Visualization (creating mental images) is a technique in which you 'see' and 'hear' images and sounds that bring you pleasure. It's totally up to you what you create; if you can focus on these images very strongly, you can, to some extent, shut out symptoms of pain and discomfort. Relaxation tapes can help.
Emotions such as fear, anxiety and depression are common reactions to cancer and can make pain worse. It is important to get emotional help as part of the overall control of your pain. Talk about your worries and fears with people you trust, acknowledge the emotions you are feeling and try not to bottle things up.
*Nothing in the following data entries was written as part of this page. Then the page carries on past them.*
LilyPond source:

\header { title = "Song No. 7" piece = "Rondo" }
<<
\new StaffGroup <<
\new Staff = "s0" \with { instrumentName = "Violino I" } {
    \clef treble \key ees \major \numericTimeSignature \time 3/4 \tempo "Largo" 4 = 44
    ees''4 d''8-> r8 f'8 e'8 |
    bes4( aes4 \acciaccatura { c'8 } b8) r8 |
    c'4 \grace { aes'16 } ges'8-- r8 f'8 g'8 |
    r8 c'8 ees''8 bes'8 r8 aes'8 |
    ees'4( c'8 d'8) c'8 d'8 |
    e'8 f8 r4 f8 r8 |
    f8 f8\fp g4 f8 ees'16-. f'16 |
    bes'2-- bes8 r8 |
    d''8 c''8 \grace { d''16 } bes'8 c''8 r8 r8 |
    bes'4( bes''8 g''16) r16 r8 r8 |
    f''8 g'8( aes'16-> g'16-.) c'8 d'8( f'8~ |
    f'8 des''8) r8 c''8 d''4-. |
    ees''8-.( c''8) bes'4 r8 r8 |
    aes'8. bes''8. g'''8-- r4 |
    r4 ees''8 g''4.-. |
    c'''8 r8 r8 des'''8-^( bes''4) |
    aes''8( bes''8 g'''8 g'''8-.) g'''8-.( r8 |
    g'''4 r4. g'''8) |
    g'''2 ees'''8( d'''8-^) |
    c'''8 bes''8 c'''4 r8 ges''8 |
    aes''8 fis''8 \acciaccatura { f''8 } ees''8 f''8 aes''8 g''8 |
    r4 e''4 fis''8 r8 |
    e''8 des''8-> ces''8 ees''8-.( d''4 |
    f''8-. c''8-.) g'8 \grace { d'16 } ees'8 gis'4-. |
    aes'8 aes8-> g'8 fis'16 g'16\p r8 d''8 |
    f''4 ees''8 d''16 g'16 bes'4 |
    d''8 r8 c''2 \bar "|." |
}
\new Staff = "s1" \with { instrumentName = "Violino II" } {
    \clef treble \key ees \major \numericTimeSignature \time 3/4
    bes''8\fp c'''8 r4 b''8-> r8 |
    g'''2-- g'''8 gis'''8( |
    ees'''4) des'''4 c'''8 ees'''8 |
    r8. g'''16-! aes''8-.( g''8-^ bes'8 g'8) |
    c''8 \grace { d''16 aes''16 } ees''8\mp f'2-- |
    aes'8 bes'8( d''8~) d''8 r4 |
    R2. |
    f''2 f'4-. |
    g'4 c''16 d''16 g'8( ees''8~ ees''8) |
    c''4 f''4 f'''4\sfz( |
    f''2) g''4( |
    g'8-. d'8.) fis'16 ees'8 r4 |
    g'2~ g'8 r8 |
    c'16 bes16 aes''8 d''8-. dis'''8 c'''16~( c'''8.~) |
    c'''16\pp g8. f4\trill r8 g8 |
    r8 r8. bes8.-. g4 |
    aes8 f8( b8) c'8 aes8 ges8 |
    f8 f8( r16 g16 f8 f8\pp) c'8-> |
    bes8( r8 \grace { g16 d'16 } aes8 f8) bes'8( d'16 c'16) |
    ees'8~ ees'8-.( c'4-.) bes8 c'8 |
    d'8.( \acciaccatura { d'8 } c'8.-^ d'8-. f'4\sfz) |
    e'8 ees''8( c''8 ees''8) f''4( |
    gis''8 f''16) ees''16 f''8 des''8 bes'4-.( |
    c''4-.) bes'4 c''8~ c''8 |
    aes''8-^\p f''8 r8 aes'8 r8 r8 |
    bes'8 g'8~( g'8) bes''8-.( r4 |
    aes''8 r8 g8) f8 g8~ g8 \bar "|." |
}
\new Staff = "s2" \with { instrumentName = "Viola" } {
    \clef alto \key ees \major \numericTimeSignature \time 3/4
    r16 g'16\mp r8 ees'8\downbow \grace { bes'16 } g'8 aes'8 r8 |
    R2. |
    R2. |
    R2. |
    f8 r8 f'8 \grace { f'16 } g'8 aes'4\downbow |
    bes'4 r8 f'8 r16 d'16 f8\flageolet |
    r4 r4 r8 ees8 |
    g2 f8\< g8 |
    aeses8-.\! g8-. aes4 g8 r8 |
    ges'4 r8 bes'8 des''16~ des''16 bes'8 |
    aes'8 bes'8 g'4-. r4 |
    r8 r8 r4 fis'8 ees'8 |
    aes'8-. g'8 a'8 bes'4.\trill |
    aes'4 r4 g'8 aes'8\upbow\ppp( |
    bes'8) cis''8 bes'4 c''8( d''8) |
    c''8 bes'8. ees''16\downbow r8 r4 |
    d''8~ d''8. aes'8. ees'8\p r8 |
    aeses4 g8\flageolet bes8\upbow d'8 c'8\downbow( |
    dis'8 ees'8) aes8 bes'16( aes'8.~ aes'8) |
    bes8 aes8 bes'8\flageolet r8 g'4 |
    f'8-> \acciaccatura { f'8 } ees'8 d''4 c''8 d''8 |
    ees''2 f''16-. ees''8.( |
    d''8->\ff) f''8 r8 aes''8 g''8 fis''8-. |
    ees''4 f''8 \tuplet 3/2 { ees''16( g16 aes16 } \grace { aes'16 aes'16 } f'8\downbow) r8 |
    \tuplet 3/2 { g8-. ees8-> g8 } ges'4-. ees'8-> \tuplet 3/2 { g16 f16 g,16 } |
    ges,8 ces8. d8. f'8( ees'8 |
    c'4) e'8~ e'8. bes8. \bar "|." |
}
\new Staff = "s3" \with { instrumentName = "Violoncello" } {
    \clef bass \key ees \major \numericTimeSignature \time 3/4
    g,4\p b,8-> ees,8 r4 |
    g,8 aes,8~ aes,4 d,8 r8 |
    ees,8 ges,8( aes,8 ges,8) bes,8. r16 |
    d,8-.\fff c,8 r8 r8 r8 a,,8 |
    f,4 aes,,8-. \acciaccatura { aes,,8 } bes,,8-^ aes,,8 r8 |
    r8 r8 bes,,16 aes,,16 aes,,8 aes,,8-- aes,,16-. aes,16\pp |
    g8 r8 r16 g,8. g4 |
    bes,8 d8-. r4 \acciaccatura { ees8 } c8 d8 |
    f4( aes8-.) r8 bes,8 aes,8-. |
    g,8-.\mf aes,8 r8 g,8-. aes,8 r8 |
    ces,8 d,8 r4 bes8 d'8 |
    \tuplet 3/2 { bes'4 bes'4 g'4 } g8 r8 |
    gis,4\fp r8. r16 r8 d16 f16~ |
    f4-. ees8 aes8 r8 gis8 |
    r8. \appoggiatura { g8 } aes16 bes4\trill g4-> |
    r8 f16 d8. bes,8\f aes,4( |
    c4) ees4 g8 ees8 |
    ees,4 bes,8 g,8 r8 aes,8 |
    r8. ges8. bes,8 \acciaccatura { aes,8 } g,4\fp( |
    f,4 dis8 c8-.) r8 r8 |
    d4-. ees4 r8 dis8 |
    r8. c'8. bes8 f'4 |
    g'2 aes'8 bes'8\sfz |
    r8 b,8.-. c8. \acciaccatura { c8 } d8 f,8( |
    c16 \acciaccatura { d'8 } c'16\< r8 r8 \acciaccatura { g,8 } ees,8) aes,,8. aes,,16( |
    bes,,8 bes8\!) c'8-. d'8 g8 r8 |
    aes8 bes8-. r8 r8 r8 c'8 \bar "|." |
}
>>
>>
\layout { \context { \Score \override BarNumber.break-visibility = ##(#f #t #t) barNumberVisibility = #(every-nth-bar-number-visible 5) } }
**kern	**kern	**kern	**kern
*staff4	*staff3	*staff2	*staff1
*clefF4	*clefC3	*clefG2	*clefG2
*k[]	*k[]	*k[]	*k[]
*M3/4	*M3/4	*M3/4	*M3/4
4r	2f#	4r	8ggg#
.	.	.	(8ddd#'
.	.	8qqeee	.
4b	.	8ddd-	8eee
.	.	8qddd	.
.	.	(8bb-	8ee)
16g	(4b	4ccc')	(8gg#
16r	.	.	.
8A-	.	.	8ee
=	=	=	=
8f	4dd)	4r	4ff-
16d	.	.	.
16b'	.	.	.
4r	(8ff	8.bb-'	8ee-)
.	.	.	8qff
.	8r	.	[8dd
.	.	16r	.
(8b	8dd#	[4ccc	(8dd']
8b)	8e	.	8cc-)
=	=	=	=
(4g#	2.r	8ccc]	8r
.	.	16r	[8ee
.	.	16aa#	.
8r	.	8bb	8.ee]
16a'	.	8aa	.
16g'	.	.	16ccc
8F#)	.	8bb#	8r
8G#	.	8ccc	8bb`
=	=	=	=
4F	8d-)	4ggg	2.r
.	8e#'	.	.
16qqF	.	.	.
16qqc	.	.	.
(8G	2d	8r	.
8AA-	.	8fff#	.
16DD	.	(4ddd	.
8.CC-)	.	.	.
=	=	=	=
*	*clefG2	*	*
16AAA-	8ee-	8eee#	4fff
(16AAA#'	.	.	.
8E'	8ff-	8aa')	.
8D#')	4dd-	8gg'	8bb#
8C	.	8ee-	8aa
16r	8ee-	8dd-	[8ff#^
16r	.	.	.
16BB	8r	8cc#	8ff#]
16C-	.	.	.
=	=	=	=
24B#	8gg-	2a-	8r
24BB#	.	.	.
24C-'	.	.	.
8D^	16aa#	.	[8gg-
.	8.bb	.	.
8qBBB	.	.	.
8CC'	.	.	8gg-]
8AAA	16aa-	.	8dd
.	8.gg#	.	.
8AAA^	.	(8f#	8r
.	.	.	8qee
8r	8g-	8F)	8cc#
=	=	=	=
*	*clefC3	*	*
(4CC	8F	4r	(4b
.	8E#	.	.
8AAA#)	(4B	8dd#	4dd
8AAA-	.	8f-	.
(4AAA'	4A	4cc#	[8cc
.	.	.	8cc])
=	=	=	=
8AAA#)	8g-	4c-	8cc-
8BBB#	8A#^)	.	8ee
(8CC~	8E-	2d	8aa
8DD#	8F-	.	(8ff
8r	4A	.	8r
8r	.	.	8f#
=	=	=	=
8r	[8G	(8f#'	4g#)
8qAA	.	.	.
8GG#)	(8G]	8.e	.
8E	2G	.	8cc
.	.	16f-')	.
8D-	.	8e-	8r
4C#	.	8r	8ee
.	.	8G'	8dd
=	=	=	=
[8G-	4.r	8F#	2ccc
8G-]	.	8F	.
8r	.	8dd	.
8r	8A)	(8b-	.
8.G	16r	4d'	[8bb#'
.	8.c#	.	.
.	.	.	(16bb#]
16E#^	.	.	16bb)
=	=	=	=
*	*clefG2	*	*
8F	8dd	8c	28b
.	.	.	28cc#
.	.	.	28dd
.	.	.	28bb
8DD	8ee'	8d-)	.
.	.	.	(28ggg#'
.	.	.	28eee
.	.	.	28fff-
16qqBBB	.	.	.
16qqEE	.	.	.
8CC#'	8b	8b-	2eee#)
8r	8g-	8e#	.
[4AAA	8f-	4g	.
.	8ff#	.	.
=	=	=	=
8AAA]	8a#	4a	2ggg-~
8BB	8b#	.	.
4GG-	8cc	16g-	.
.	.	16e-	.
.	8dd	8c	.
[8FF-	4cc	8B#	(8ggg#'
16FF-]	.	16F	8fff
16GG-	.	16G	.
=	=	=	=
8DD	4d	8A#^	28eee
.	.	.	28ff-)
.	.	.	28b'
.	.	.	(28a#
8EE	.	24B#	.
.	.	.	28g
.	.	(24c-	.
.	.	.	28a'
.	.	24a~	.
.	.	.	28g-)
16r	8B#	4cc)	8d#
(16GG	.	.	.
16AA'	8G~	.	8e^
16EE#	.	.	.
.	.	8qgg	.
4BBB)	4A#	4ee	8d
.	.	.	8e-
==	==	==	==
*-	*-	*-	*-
It is perfectly natural to feel a whole range of powerful emotions, including depression, when your life is suddenly turned upside down by cancer.
Sharing your feelings with your partner, a close friend or relative can be very helpful. But if you find it upsets you too much, ask your doctor or nurse to refer you to a counselor. You can locate one yourself through one of the counseling organizations listed under useful organizations.
Religion can be a comfort to some people at this time, so ask to speak to a local minister, hospital chaplain or other religious leader if it feels right to you. But if not, then talking with family and friends and/or with a counselor or someone from a cancer support group may help.
In the early stages, pain is usually controlled with over-the-counter products such as aspirin, acetaminophen, or ibuprofen. Although surgery, chemotherapy, and radiation are used to arrest the disease process and alleviate the initial pain symptoms, the treatments themselves may not be pain-free. The needs of the patient and the type of procedure done will determine the kinds of medication that can be given.
As mesothelioma progresses, the cancer may spread to areas such as the chest wall, ribs, and surrounding muscles. Because soft tissue and nearby nerves may be destroyed, pain may become more localized and chronic. In the case of peritoneal mesothelioma, bowel obstruction may lead to more severe pain. New innovations, such as implant devices that deliver pain-fighting drugs to the central nervous system, offer more relief to severe pain that is unresponsive to oral medications, intravenous infusions, or intramuscular injections of narcotics.
When a patient can no longer get relief even from the most potent oral or intravenous medications, doctors may offer an epidural implant. This form of pain management is accomplished with a thin catheter surgically implanted beneath the skin. A combination of medicines is then programmed to flow through tubing into the epidural area of the spinal canal at pre-set amounts and intervals. This can be successfully administered at home under the supervision of home health care agencies and your doctor.